# [PROBLEMS]
1. According to the game report, how many yards did Cedric Houston rush for?
2. Render this sentence from the game report in Spanish: "The offensive line and fullback Cory Anderson did a nice job protecting the quarterbacks, as well."
3. Reproduce everything in the game report from "Vol receivers took" down to "quarterbacks, as well.", without changing a word.

# [SOURCE EXTRACT]
Schaeffer fumbled after being blindsided on Tennessee's first series of the game, setting up a UNLV field goal. Otherwise, the freshmen made no major miscues.
Noting that he was ''even prouder of the mistakes they DIDN'T make than the big plays they DID make,'' Fulmer conceded that the play of the two rookies was ''about as good as you could hope for. I thought they handled themselves extremely well.''
Schaeffer, who directed the Vols' first two series, producing a touchdown on the second, admitted after the game he was ''real pumped'' during pregame festivities. But he also admitted he was more nervous about facing the press AFTER the game than he was about facing UNLV's defense DURING the game.
Tennessee's ground attack -- missing in action for most of 2002 and 2003 -- roared to life in support of the freshman QBs. Cedric Houston rushed 12 times for 97 yards before suffering an ankle injury that could knock him out of Game 2 vs. Florida on Sept. 18. Gerald Riggs added 13 carries for 79 yards and Corey Larkins chipped in nine carries for 49 yards. All told, Tennessee's rushing game produced 272 yards on 45 carries, a solid average of 6 yards per carry.
Vol receivers took some pressure off the freshman QBs, as well, snaring everything within reach and making some nice runs after the catch. Tony Brown led with three grabs for 35 yards. Chris Hannon added three for 33. C.J. Fayton caught two balls for 51 yards, including a 42-yard touchdown bomb from Ainge. Jayson Swain added two catches for 25 yards. Robert Meachem made just one catch but it was a 35-yard touchdown aerial from Schaeffer.
The offensive line and fullback Cory Anderson did a nice job protecting the quarterbacks, as well.
''I think the team around them lifted them up and made it pretty easy for them,'' Fulmer said. ''The receivers were where they were supposed to be and made good runs after the catch. The linemen allowed us to run the football and the running backs did really well.
''I don't think there was a whole lot of pressure for them (Ainge and Schaeffer) to win the game. They made the plays the system allowed them to make.''
Schaeffer's most impressive gain of the game may have been his shortest one. Hemmed in on a bootleg, he made two nifty cuts and broke three tackles on a one-yard scramble for the game's first touchdown. It ranks with the most electrifying one-yard runs in Vol history.

(Collected data)
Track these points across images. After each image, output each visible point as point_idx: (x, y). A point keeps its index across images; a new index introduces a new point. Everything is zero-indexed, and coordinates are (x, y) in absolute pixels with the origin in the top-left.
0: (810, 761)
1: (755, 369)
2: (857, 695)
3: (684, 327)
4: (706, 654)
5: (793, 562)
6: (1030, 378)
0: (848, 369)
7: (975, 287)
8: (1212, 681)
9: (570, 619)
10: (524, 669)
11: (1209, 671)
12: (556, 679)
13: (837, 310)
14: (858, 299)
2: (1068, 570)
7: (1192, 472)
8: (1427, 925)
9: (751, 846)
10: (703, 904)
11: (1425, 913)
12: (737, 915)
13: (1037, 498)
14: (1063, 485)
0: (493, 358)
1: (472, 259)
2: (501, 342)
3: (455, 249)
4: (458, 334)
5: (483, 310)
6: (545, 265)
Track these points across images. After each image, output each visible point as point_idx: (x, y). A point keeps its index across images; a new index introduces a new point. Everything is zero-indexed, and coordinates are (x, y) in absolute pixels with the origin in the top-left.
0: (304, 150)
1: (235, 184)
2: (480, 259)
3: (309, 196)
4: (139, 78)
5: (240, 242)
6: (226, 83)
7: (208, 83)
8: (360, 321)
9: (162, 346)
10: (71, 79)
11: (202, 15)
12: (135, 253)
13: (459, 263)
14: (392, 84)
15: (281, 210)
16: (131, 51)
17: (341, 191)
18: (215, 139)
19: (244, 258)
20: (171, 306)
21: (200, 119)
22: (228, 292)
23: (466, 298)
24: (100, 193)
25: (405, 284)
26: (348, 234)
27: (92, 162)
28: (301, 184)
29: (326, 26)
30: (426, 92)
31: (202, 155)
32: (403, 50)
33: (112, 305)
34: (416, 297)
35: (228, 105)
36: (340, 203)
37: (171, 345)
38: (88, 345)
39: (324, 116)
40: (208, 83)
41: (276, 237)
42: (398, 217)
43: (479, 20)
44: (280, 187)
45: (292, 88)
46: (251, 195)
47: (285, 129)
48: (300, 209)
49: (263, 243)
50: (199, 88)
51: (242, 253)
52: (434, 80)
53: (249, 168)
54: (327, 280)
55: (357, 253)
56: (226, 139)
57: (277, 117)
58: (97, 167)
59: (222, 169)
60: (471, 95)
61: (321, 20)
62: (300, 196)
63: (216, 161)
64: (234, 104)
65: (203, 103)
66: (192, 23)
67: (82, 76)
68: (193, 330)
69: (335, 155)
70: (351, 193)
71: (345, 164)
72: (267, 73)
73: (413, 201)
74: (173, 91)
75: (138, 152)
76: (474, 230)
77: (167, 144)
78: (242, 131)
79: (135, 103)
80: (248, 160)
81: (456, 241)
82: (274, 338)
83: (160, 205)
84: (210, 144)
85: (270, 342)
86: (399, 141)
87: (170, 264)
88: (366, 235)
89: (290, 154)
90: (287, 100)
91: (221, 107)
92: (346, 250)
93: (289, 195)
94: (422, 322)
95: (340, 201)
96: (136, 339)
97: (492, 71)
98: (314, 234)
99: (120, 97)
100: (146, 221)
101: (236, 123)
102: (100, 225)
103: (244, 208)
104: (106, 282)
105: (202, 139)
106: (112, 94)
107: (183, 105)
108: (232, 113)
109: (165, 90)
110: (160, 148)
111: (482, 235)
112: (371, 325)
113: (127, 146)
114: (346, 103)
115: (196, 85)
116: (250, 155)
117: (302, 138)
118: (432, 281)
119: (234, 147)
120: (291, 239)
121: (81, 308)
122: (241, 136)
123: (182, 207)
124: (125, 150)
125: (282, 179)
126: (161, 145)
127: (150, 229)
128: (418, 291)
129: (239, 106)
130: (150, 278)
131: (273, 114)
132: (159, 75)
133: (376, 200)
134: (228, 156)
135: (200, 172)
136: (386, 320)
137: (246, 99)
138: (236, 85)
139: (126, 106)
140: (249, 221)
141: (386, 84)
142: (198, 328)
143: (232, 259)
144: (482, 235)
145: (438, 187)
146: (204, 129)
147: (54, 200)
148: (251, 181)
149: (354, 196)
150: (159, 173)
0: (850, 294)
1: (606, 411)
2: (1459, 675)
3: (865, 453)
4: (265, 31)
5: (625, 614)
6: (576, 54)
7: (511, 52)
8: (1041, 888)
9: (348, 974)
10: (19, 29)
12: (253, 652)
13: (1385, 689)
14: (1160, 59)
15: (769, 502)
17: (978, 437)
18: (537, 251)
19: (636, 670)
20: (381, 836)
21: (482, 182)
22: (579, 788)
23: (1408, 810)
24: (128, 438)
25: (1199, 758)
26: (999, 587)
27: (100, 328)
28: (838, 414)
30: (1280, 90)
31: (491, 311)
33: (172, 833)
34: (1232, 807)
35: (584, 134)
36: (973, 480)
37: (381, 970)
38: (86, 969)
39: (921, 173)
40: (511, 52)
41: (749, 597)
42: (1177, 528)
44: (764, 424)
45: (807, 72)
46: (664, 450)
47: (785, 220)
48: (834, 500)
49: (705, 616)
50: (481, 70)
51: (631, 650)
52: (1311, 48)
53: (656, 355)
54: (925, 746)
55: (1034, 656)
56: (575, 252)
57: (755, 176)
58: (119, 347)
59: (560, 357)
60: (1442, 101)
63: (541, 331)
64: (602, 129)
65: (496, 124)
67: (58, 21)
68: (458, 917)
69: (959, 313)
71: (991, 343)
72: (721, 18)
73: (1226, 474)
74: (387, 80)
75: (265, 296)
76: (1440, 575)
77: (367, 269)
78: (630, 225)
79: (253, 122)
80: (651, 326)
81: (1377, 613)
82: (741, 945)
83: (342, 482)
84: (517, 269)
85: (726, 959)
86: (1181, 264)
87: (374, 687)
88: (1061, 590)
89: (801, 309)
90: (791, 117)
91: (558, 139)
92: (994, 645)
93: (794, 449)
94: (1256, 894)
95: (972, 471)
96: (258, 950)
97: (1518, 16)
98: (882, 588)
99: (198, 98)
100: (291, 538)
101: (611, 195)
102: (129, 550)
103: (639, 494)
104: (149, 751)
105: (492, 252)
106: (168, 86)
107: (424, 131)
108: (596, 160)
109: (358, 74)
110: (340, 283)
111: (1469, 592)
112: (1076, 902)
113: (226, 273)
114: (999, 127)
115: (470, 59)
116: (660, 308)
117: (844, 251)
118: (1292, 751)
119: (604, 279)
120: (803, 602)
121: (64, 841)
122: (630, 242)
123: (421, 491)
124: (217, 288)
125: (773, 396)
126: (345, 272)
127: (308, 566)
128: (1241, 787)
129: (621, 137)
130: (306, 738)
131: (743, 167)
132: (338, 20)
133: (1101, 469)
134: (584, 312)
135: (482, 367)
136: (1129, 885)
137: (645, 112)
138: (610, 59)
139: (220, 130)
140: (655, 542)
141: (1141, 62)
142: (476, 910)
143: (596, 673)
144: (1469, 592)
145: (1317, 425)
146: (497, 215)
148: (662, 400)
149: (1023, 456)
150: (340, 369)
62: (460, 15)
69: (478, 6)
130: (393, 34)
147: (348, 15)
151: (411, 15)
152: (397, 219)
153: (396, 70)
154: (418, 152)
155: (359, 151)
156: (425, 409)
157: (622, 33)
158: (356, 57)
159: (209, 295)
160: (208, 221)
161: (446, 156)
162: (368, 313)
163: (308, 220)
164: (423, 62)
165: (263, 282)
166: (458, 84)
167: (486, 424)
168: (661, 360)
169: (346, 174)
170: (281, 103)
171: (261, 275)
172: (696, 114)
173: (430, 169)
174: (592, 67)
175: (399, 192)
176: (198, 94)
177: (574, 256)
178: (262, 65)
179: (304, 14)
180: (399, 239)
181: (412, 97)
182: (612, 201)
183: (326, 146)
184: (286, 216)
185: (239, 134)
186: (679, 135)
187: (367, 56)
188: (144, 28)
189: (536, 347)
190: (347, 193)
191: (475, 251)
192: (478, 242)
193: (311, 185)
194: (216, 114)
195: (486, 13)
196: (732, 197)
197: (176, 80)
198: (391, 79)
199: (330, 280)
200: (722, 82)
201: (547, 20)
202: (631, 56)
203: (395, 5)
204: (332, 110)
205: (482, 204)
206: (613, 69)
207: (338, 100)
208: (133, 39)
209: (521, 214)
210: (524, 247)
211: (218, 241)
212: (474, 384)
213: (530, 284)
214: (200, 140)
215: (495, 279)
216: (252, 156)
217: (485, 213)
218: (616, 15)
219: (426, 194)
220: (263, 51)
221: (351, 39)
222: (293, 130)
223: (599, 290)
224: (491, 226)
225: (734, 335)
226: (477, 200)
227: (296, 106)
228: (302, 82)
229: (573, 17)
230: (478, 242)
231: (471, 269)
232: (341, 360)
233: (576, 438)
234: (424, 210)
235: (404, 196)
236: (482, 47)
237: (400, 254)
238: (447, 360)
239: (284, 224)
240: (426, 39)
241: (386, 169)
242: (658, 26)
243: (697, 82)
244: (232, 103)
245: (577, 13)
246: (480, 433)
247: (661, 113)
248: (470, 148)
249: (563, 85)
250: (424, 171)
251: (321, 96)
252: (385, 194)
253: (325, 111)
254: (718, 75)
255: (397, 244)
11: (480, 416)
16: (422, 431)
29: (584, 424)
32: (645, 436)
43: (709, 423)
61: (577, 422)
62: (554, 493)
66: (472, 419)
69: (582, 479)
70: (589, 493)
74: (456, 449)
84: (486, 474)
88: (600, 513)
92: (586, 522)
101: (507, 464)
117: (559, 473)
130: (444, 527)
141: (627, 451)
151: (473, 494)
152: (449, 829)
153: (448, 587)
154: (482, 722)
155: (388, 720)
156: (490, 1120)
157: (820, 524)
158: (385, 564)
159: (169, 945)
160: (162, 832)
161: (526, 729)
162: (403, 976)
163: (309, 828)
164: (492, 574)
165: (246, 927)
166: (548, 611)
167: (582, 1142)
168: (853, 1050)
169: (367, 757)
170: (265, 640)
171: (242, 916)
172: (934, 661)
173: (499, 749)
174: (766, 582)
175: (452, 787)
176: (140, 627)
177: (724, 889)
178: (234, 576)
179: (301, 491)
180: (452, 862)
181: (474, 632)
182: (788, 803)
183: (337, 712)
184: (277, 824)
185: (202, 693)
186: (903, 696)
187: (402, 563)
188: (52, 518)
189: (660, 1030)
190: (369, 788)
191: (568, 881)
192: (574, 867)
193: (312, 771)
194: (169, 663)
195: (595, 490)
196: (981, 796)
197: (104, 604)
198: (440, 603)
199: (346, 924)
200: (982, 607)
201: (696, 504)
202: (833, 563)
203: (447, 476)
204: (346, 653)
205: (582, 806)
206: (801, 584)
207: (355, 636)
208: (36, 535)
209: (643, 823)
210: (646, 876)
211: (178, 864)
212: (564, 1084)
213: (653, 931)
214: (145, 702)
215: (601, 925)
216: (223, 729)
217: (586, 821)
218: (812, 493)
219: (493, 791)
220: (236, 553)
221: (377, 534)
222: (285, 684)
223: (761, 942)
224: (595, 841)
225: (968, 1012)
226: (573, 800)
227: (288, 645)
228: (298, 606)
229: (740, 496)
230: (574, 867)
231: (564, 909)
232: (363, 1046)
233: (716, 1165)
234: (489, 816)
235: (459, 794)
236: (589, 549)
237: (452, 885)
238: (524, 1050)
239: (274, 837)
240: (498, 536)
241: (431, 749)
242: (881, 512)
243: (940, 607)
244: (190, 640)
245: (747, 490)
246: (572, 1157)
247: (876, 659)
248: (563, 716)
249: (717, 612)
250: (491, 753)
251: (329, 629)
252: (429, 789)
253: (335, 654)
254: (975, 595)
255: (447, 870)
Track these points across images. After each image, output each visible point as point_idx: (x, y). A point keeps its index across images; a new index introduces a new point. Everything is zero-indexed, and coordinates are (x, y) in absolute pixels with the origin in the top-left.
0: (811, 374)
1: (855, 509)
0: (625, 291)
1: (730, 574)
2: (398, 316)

# [ANSWERS IN ORDER]
1. 97 yards on 12 carries.

2. La línea ofensiva y el fullback Cory Anderson también hicieron un buen trabajo protegiendo a los mariscales de campo.

3.
Vol receivers took some pressure off the freshman QBs, as well, snaring everything within reach and making some nice runs after the catch. Tony Brown led with three grabs for 35 yards. Chris Hannon added three for 33. C.J. Fayton caught two balls for 51 yards, including a 42-yard touchdown bomb from Ainge. Jayson Swain added two catches for 25 yards. Robert Meachem made just one catch but it was a 35-yard touchdown aerial from Schaeffer.
The offensive line and fullback Cory Anderson did a nice job protecting the quarterbacks, as well.